Любимая цитата Моисея Уилкокса в его проповедях.
Отложив статью в сторону, Эбби осторожно вывалила содержимое сумки на стол. Книгу о секте Уилкокса тоже отодвинула в сторонку. А потом рассортировала документы на несколько отдельных стопок. Показания свидетелей и протоколы допросов – в одну, всякие газетные публикации – в другую; в третью стопку попали полицейские рапорты.
Стопка отчетов о вскрытии оказалась самой высокой.
Эбби пересчитала их. Пятьдесят девять, как и говорил Норман. Изучила имена на каждом из отчетов. Однозначно опознаны были только тридцать три человека. Джордж Флетчер оказался пятым снизу. Отчета о вскрытии другого Джорджа не имелось.
Начала она с протоколов допроса трех выживших. «Абихейл Ричардсон» – значилось на верхнем. Это было имя, которое выбрал для нее Моисей Уилкокс, и от него по коже у нее поползли мурашки. Никто уже много лет не называл Эбби именем, данным ей при рождении. То есть никто, пока два месяца назад она опять не повстречала Иден.

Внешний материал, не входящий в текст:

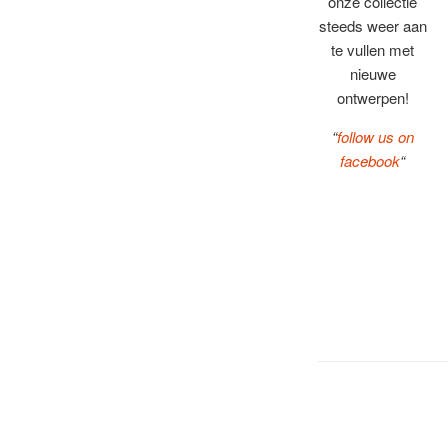
onze collectie
steeds weer aan
te vullen met
nieuwe
ontwerpen!
“
follow us on
facebook
“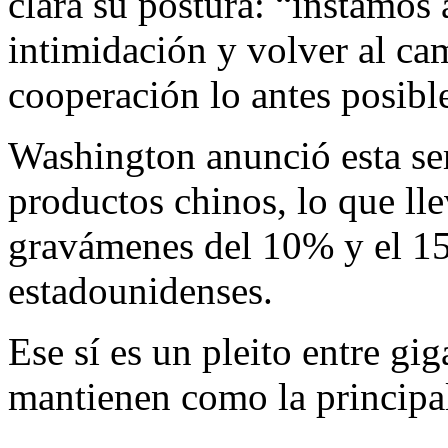
clara su postura: “instamos
intimidación y volver al ca
cooperación lo antes posibl
Washington anunció esta se
productos chinos, lo que ll
gravámenes del 10% y el 15
estadounidenses.
Ese sí es un pleito entre gi
mantienen como la principa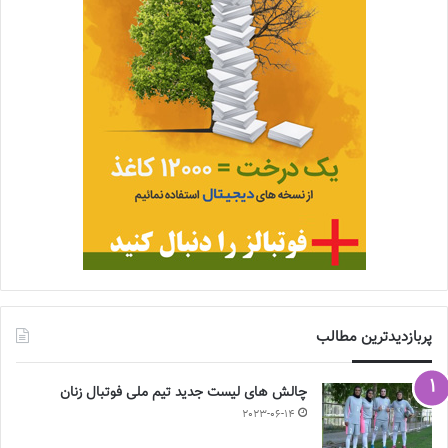
پربازدیدترین مطالب
چالش هاى ليست جدید تيم ملى فوتبال زنان
2023-06-14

Быстро пробежав взглядом несколько строчек расшифровки беседы с самой собой, Эбби попыталась припомнить, как все это происходило. Напечатанные на бумаге слова не пробудили никаких воспоминаний, никаких эмоций. Она в основном отмалчивалась, время от времени что-то односложно отвечая. При беседе присутствовал социальный работник, который через какое-то время прервал беседу. Продолжения не последовало.
Эбби перевернула страницу, и из-под нее вывалились несколько фотографий, застав ее врасплох. Она попыталась поймать их – неуклюже ухитрилась ухватить одну, слегка смяв ее. Снимки были частью отчета, в котором приводились полученные ею травмы. Фото, которое она держала в руке, представляло собой заснятый крупным планом ожог у нее на затылке. Наклонившись, Эбби подобрала два других снимка. На одном из них – ее протянутые к объективу руки ладонями вниз, все расцарапанные, просто живого места нет: результат частого и грубого мытья рук, принятого в секте Уилкокса.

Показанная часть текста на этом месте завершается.